At NTP, density of a gas is $0.00045\,g/mL$ . The vapour density and molecular weight will be:

Answer 1

To solve this, we will use the ideal gas equation at NTP conditions, and then we will calculate the molecular weight from the formula. Later, that value will be used to calculate the value of the vapour density of the gas.

Formula Used:
Ideal gas law is represented by;
$PV = nRT$
Where, $P =$ Pressure of the gas, $T =$ Temperature of the gas
$V =$ The volume of the gas, $n =$ No. of moles of gas and $R = 0.082$ (Gas Constant)
$Vapour\,Density = \dfrac{{Weight\,of\,given\,gas}}{{Weight\,of\,{H_2}}}$
$density(d) = \dfrac{{mass(M)}}{{volume(V)}}$ or $volume(V) = \dfrac{{mass(M)}}{{density(d)}}.....(a)$ .

Complete Step-by-step Solution
Given, Density of gas $= 0.00045\,g/mL = 0.45g/L$
AT NTP condition, $P = 1\,atm$ , $V = 1\,L$ , $R = 0.082$ and $T = 273\,K$
Now we will use the ideal gas equation to find out the weight of $1$ mole of gas at the given conditions.
By ideal gas relation we have, $PV = nRT.....(b)$
Now, we will put the value of volume from (a) in (b)
$\therefore \,\,\,\,\,\,\,P\dfrac{M}{d} = nRT$
$\Rightarrow M = \dfrac{{dRT}}{P}......(i)$ (At NTP, $n = 1$ )
Now, putting the values of P, V, R, and T in (i), we get;
$\Rightarrow M = \dfrac{{0.082 \times 0.45 \times 273}}{1} = 10.07$
The weight of the gas is $10g$ .
Now, we will calculate the vapour density of the gas.
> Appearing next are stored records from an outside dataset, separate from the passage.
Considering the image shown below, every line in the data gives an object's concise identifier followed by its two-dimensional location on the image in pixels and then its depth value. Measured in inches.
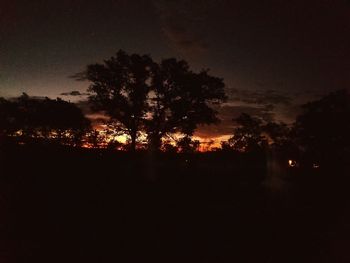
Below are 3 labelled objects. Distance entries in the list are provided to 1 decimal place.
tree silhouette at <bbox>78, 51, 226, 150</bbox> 1342.3
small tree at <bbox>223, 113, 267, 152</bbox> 2255.2
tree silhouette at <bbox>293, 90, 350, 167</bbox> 1787.6
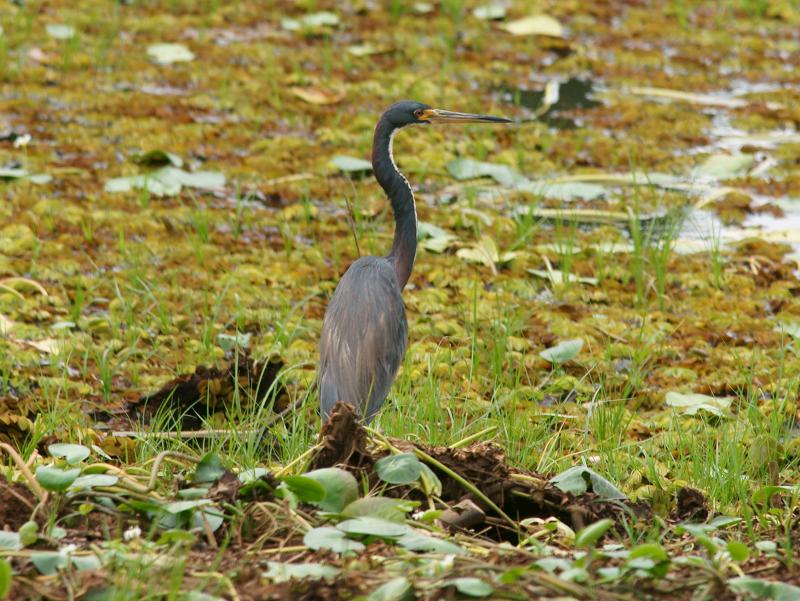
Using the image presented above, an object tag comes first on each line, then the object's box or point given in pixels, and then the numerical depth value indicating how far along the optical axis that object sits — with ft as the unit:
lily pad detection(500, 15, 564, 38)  71.72
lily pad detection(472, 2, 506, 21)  73.82
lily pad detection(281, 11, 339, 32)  70.49
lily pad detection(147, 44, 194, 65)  65.21
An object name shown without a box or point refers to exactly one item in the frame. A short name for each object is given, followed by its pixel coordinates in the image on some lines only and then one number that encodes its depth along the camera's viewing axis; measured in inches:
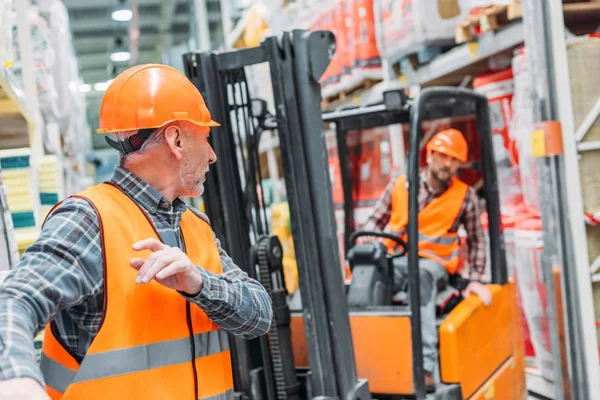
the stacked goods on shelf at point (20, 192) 120.7
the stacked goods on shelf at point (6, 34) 115.6
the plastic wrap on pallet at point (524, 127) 204.7
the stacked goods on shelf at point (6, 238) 93.4
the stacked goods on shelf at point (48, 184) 143.9
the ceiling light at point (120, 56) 1061.8
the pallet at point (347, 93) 305.7
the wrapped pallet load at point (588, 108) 183.5
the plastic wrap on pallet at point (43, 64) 203.3
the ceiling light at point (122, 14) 814.8
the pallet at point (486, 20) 202.1
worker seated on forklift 167.8
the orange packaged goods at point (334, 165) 297.6
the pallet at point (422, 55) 257.6
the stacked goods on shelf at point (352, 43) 283.3
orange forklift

The Vapour density is given as;
$Vapour\,Density = \dfrac{{Weight\,of\,given\,gas}}{{Weight\,of\,{H_2}}}$
$Vapour\,Density = \dfrac{{10}}{2} = 5$
Hence, The vapour density is $5$ .
So, the molecular weight and vapour density of gas with density $0.00045\,g/mL$ are $10g$ and $5$ .

Additional Information
The Relative molecular mass is the ratio of the mass of one molecule of a substance to the $1/{12^{th}}$ mass of a carbon atom, or $1{{ }}amu$ .

Note
Vapour density is the ratio of the weight of a given gas to the weight of hydrogen at a fixed volume measured at the same condition of temperature and pressure. NTP is commonly used as a standard condition for testing and documentation of fan capacities. The volume of $1$ mole of a gas at NTP is $22.4L$ .